[RECORDS TO PROCESS]:
+ + + + + + +

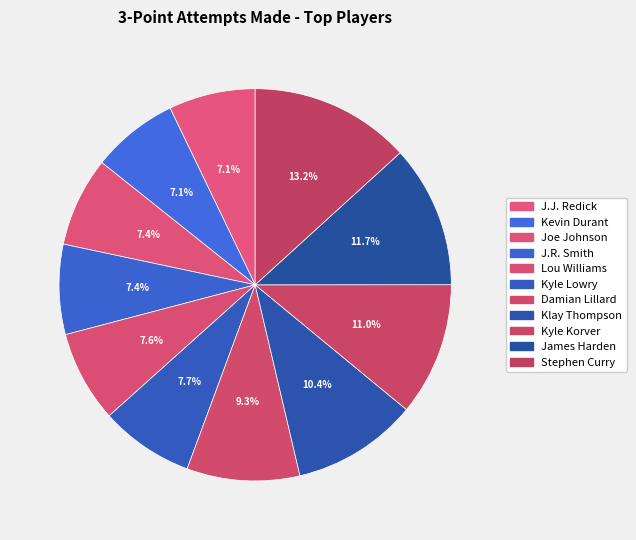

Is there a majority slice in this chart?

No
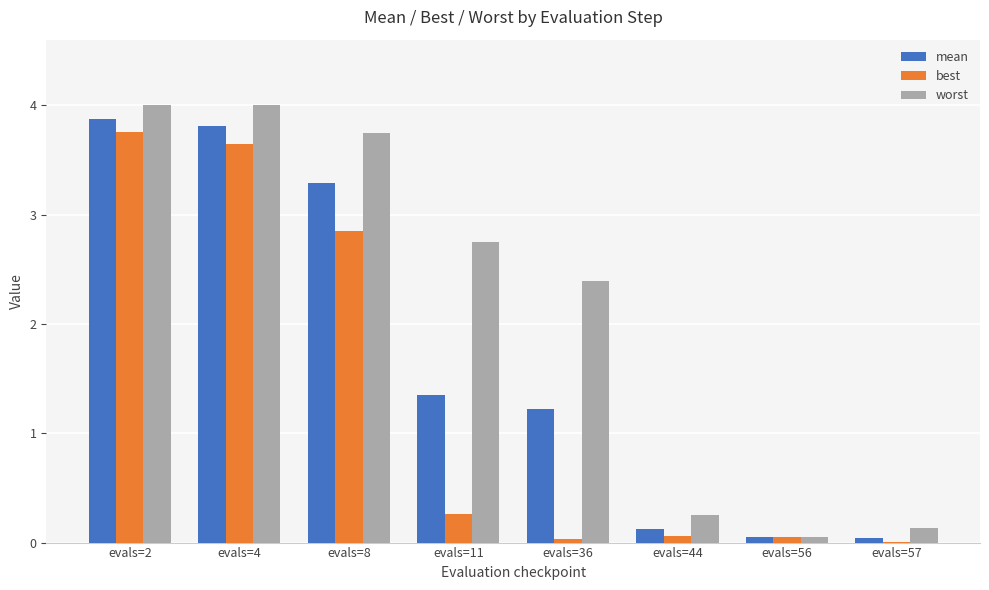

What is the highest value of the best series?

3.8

+ + + + + + +

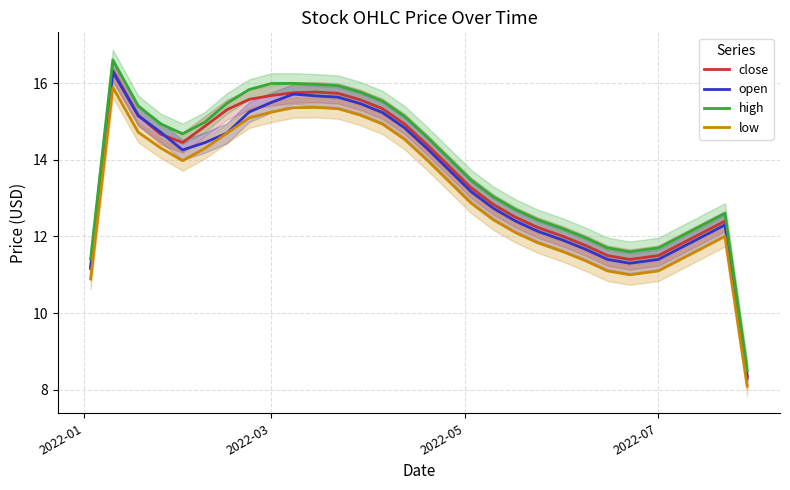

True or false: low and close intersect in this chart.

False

+ + + + + + +

[EXERCISE DETAILS]: Pick out each line in the entries above that contains the word "this" and copy those lines. Case counts.

[ANSWER BOX]:
Is there a majority slice in this chart?
True or false: low and close intersect in this chart.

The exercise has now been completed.